Lines in which "site" appears should be pulled from the data below.

[[ Supplied material open ]]

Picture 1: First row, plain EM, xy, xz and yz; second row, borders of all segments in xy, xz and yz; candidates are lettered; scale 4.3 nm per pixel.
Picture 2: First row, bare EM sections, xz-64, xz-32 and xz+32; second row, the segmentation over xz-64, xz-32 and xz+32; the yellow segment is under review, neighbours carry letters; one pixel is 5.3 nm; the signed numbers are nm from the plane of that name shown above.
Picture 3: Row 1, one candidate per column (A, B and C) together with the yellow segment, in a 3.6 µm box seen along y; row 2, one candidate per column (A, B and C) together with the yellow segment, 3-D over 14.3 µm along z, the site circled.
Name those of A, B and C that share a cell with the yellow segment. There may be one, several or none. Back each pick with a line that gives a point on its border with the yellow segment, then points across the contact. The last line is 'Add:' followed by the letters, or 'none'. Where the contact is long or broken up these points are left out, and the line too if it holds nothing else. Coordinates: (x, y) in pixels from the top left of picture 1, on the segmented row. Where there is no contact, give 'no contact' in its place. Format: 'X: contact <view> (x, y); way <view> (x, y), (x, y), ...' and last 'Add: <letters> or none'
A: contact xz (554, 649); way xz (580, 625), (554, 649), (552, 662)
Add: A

[[ Supplied material closed ]]
[[ Supplied material open ]]

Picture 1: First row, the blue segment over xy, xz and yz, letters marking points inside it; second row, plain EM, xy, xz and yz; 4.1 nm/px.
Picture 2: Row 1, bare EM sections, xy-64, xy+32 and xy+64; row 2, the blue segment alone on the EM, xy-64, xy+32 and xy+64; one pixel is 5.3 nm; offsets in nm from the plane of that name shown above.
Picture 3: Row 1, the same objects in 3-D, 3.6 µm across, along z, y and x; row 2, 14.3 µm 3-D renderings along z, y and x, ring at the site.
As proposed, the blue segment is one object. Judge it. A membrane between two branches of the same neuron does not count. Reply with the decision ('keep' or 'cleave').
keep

[[ Supplied material closed ]]

→ **Answer to this problem**:
Picture 3: Row 1, one candidate per column (A, B and C) together with the yellow segment, in a 3.6 µm box seen along y; row 2, one candidate per column (A, B and C) together with the yellow segment, 3-D over 14.3 µm along z, the site circled.
Picture 3: Row 1, the same objects in 3-D, 3.6 µm across, along z, y and x; row 2, 14.3 µm 3-D renderings along z, y and x, ring at the site.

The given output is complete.